La mobilisation de plusieurs élus des Hauts-de-France a fini par payer. Le ministère de l’Éducation nationale vient d’inscrire le picard et le flamand occidental sur la liste des langues régionales pouvant être enseignées à l’école.

Le jeudi 16 décembre restera comme une date historique pour les défenseurs des langues picarde et flamande. La raison ? C’est en effet depuis ce jour que ces deux langues sont inscrites officiellement dans une circulaire sur les langues et cultures régionales pouvant être enseignées dans l’Éducation nationale.

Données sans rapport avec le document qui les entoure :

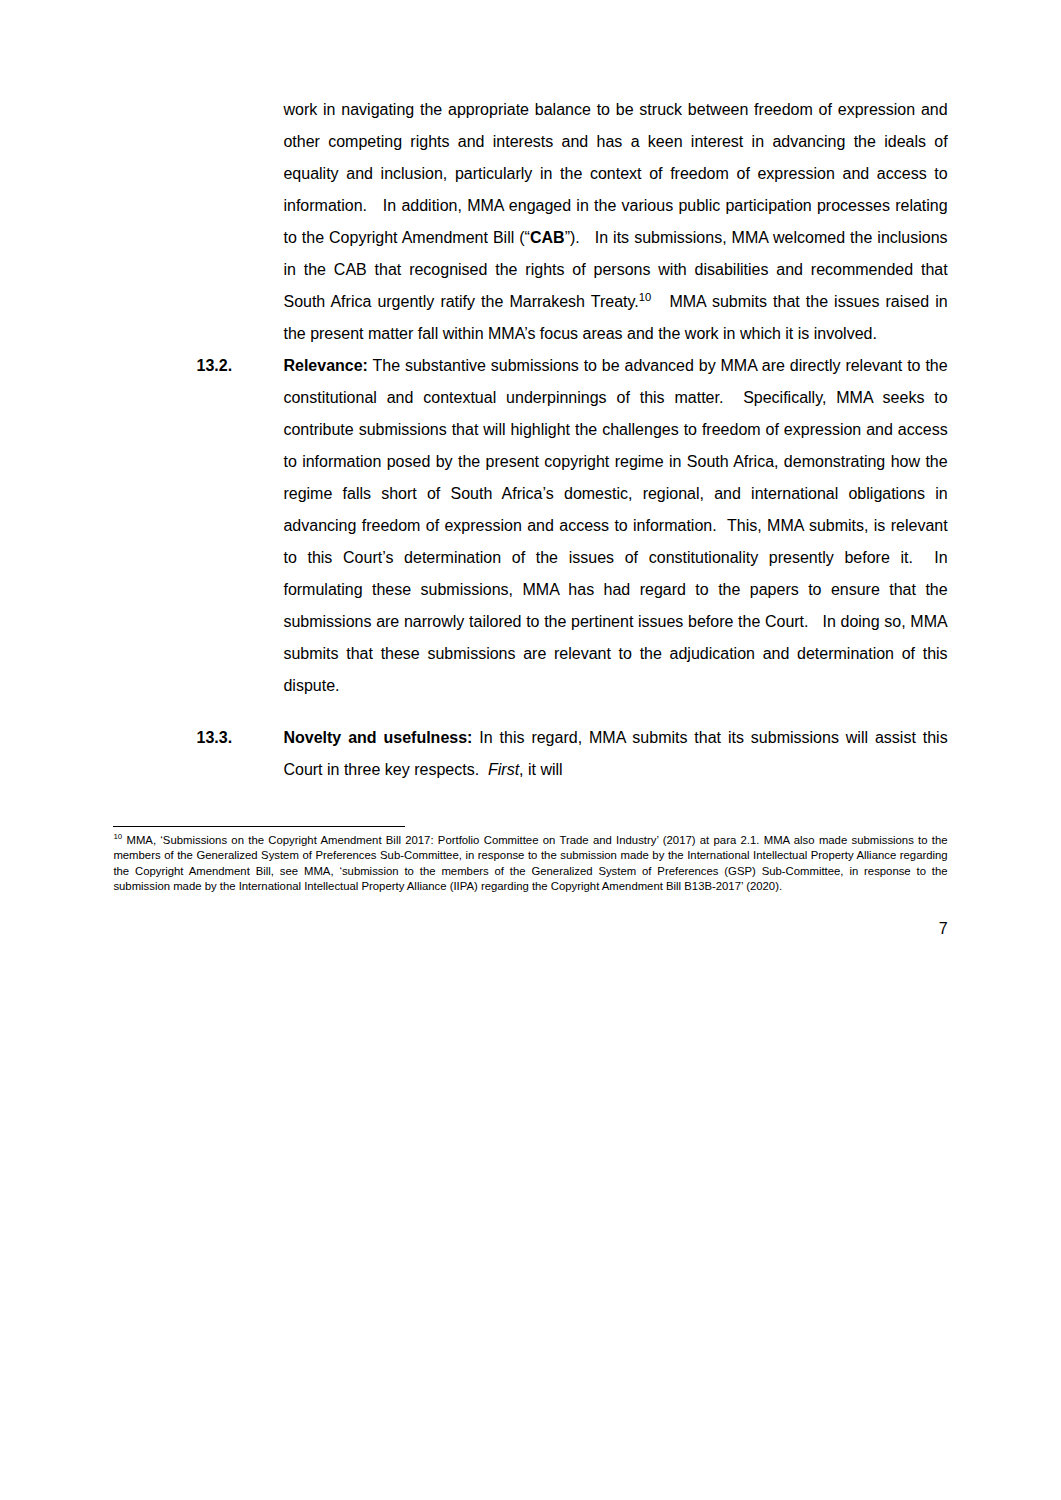work in navigating the appropriate balance to be struck between freedom of expression and other competing rights and interests and has a keen interest in advancing the ideals of equality and inclusion, particularly in the context of freedom of expression and access to information. In addition, MMA engaged in the various public participation processes relating to the Copyright Amendment Bill (“CAB”). In its submissions, MMA welcomed the inclusions in the CAB that recognised the rights of persons with disabilities and recommended that South Africa urgently ratify the Marrakesh Treaty.10 MMA submits that the issues raised in the present matter fall within MMA’s focus areas and the work in which it is involved.
13.2.
Relevance: The substantive submissions to be advanced by MMA are directly relevant to the constitutional and contextual underpinnings of this matter. Specifically, MMA seeks to contribute submissions that will highlight the challenges to freedom of expression and access to information posed by the present copyright regime in South Africa, demonstrating how the regime falls short of South Africa’s domestic, regional, and international obligations in advancing freedom of expression and access to information. This, MMA submits, is relevant to this Court’s determination of the issues of constitutionality presently before it. In formulating these submissions, MMA has had regard to the papers to ensure that the submissions are narrowly tailored to the pertinent issues before the Court. In doing so, MMA submits that these submissions are relevant to the adjudication and determination of this dispute.
13.3.
Novelty and usefulness: In this regard, MMA submits that its submissions will assist this Court in three key respects. First, it will
10 MMA, ‘Submissions on the Copyright Amendment Bill 2017: Portfolio Committee on Trade and Industry’ (2017) at para 2.1. MMA also made submissions to the members of the Generalized System of Preferences Sub-Committee, in response to the submission made by the International Intellectual Property Alliance regarding the Copyright Amendment Bill, see MMA, ‘submission to the members of the Generalized System of Preferences (GSP) Sub-Committee, in response to the submission made by the International Intellectual Property Alliance (IIPA) regarding the Copyright Amendment Bill B13B-2017’ (2020).
7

Ce que cela signifie ? «Que ces deux langues pourront désormais être enseignées dans des écoles et des établissements des deux académies, dans le cadre des horaires habituels des élèves et dans le respect des programmes de langues vivantes de l’Éducation nationale», indique cette dernière dans un communiqué. L’enseignement du picard concerne l’académie d’Amiens et de Lille, celui du flamand ne concerne que l’académie de Lille.  

 

Sauver un patrimoine linguistique

À quelques jours de la sortie de la fameuse circulaire, plusieurs élus des Hauts-de-France étaient intervenus auprès du Premier ministre Jean Castex pour demander l’inscription du Picard sur la liste des langues pouvant être enseignées à l’école. Parmi ces élus, le sénateur de la Somme, Laurent Somon – il est accompagné dans sa démarche du sénateur de Pyrénées-Atlantiques Max Brisson et de ses collègues du nord Éric Bocquet et Jean-Pierre Decool –, et le président du Département, Stéphane Haussoulier. Chacun dans un courrier, ils se faisaient écho de la surprise de l’Agence régionale pour la langue picarde de ne pas voir la langue picarde figurer dans le texte au même titre que le breton, le corse, l’alsacien, mais aussi le flamand occidental et le franco-provençal.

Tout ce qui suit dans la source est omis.